Bierwisch ist als stellvertretender Vorsitzender des Vereins „Friends for Life“ immer mal wieder in karitativen Dingen sportlich unterwegs. Partner ist diesmal die Evangelische Stiftung Neuerkerode, die unter anderem in Goslar auch das Seniorenheim Theresienhof betreibt. Dort waren die Bewohner im September vergangenen Jahres Opfer der Flut geworden. Ihr Zuhause war überschwemmt; sie hatten nur das Nötigste mitnehmen können. Eine Zeit lang mussten die gehandicapten alten Menschen im leerstehenden St.-Vinzenz-Krankenhaus in Braunschweig leben.

„Wir wollen helfen, für sie wieder ein behagliches, lebenswertes Umfeld zu schaffen“, so Bierwisch. Das Radler-Team wird am 19. August mit Gongschlag 12 Uhr von Oberbürgermeister Ulrich Markurth vor dem Rathaus auf die Strecke geschickt. „Es wäre schön, wenn uns möglichst viele Menschen verabschieden würden“, wünscht sich Bierwisch. Zurückerwartet wird das Team am 26.?August, wenn parallel die alljährliche Cycle-Tour stattfindet. Diesmal rollen wieder die Partnerstädter aus Magdeburg auf dem Schlossplatz ein.

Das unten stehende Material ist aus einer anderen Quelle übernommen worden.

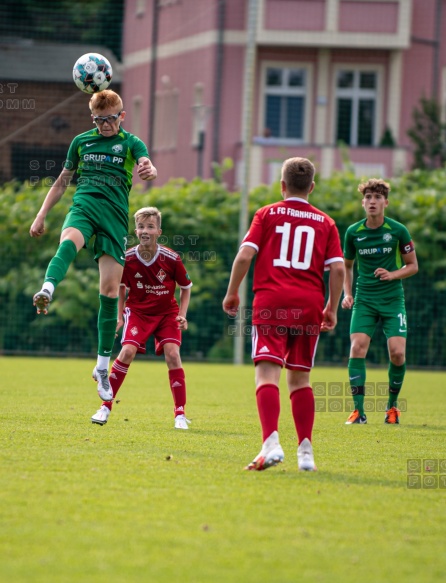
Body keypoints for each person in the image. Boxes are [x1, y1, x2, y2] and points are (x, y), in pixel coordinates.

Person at [29, 90, 157, 402]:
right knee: (69, 241)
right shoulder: (81, 141)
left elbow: (146, 164)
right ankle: (47, 288)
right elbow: (62, 180)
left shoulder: (130, 142)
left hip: (113, 217)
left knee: (110, 292)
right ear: (93, 119)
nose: (105, 125)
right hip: (85, 205)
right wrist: (41, 214)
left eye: (111, 119)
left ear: (121, 116)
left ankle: (101, 366)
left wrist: (149, 170)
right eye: (100, 120)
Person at [222, 157, 345, 471]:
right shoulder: (326, 222)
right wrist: (331, 306)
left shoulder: (266, 214)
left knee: (266, 375)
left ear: (282, 185)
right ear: (312, 187)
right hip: (308, 306)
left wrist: (233, 290)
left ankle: (271, 444)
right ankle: (306, 453)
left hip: (272, 303)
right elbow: (339, 267)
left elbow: (245, 254)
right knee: (300, 378)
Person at [91, 206, 193, 429]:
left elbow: (186, 287)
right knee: (127, 351)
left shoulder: (171, 258)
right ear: (135, 231)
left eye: (150, 226)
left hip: (167, 313)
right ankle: (105, 407)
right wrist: (118, 316)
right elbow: (120, 287)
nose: (145, 230)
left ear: (159, 231)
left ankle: (180, 414)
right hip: (137, 312)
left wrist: (183, 315)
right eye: (140, 226)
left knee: (173, 354)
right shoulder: (126, 258)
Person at [342, 179, 418, 425]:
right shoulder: (353, 232)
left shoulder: (397, 231)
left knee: (397, 353)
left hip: (393, 300)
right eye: (368, 198)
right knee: (357, 349)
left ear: (385, 202)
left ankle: (392, 407)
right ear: (363, 202)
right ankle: (358, 412)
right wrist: (347, 293)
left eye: (377, 198)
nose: (372, 202)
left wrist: (392, 274)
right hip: (364, 299)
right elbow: (347, 266)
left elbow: (412, 266)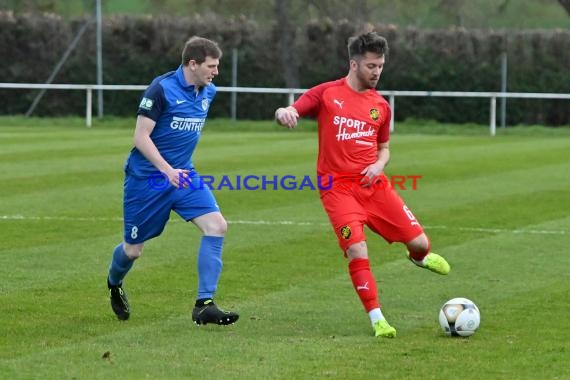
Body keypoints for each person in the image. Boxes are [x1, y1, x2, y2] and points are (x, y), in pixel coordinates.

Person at [274, 31, 450, 338]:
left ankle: (417, 258)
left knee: (421, 243)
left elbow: (384, 148)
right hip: (337, 190)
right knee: (357, 248)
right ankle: (377, 318)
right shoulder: (328, 93)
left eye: (381, 65)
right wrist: (285, 112)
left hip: (375, 187)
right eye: (371, 65)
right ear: (354, 64)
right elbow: (294, 108)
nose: (377, 71)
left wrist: (379, 164)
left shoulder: (380, 106)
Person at [106, 36, 239, 326]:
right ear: (193, 64)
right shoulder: (161, 89)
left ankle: (204, 305)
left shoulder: (208, 92)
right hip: (148, 179)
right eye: (211, 66)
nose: (216, 72)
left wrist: (176, 170)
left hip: (184, 175)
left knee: (217, 226)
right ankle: (114, 284)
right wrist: (166, 170)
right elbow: (140, 137)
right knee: (133, 250)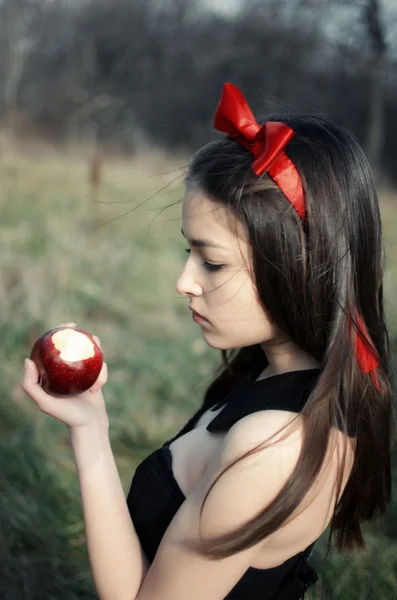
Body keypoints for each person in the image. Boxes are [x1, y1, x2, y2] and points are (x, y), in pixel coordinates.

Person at [20, 82, 394, 600]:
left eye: (211, 261)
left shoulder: (271, 448)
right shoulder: (276, 372)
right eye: (188, 252)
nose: (184, 282)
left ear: (297, 266)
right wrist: (90, 425)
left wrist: (89, 440)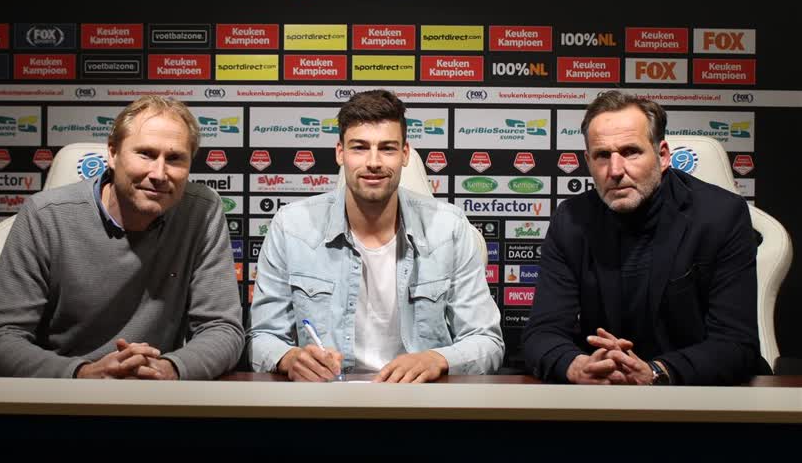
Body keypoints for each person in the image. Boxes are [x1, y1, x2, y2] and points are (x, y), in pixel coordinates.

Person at [0, 96, 244, 379]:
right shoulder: (45, 215)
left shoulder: (202, 211)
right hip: (65, 394)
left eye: (175, 158)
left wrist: (168, 369)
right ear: (112, 154)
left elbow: (222, 329)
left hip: (159, 391)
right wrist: (84, 374)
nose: (159, 174)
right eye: (146, 154)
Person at [247, 89, 504, 382]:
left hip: (421, 398)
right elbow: (262, 337)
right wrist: (289, 358)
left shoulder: (449, 228)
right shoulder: (291, 227)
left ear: (405, 154)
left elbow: (487, 341)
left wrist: (438, 359)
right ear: (340, 153)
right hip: (325, 398)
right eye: (359, 147)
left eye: (387, 148)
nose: (373, 162)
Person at [523, 90, 766, 385]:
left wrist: (655, 372)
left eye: (630, 152)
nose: (615, 171)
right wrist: (577, 366)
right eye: (602, 156)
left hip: (696, 395)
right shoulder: (571, 220)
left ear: (662, 156)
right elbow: (541, 333)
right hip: (602, 395)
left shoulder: (720, 216)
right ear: (588, 161)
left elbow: (736, 344)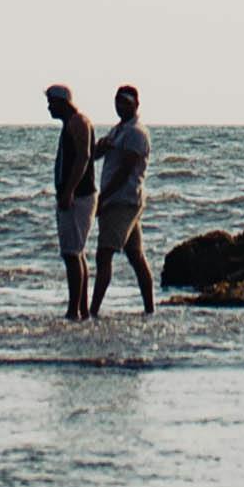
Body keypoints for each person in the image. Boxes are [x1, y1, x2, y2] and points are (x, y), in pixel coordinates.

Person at [89, 83, 156, 317]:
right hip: (124, 200)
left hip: (122, 200)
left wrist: (103, 197)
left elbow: (126, 169)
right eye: (118, 102)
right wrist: (99, 147)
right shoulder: (118, 130)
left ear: (136, 104)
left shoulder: (136, 132)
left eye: (126, 102)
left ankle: (93, 311)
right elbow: (95, 156)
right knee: (136, 257)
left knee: (104, 254)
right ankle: (150, 309)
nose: (121, 106)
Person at [43, 82, 99, 318]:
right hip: (76, 194)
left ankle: (73, 309)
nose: (48, 108)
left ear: (61, 102)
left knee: (72, 253)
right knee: (76, 252)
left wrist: (69, 191)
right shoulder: (72, 123)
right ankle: (81, 309)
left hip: (79, 196)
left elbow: (84, 157)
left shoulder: (77, 122)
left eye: (51, 103)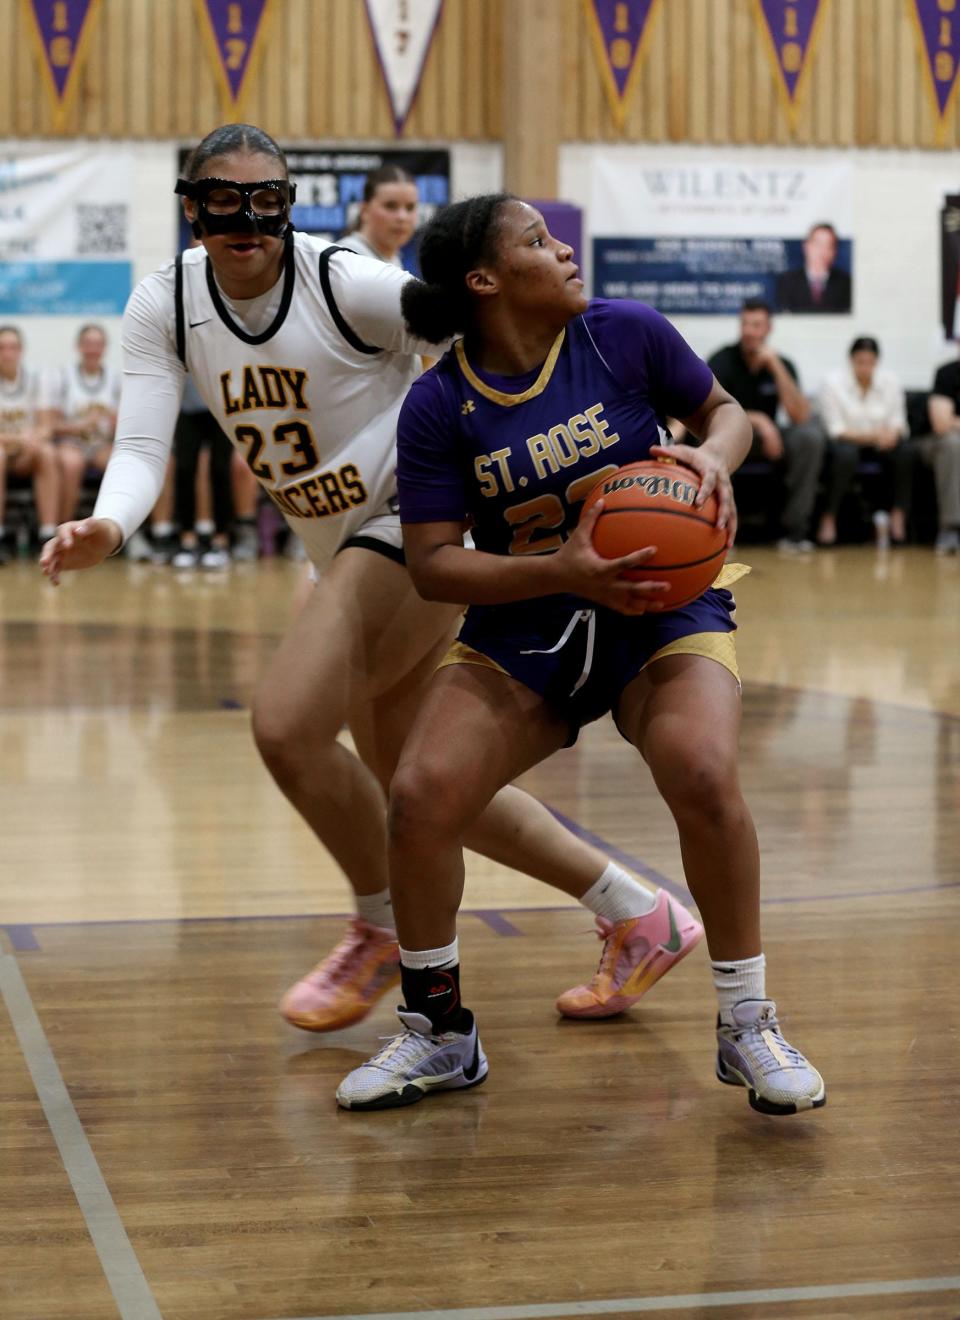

Das Team der Löwenherztour besteht aus zwei Gruppen, die sich alle 100 Kilometer abwechseln. Am Start sind ein Quartett und ein Quintett. In beiden fahren je zwei Radler mit geistiger Behinderung mit. Bierwisch schwärmt: „Was diese Menschen zu leisten imstande sind, ist unglaublich.“ Da gebe es kein Murren und kein Klagen. „Die machen einfach. Mit Ehrgeiz und ohne Eitelkeit. Und ohne ein Foto vom Mittagessen in irgendeinem sozialen Netzwerk zu posten.“

Die Strecke in Herzform berühre Küsten und Berge, Städte und Dörfer, und der Herzschlag dieser Aktion solle die Menschen überall in Deutschland bewegen. „Die Idee der Überwindung sozialer Schranken wird immer wieder öffentlich sichtbar gemacht“, so der 53-Jährige. So würden soziale Einrichtungen angesteuert und zu Mitstreitern gemacht.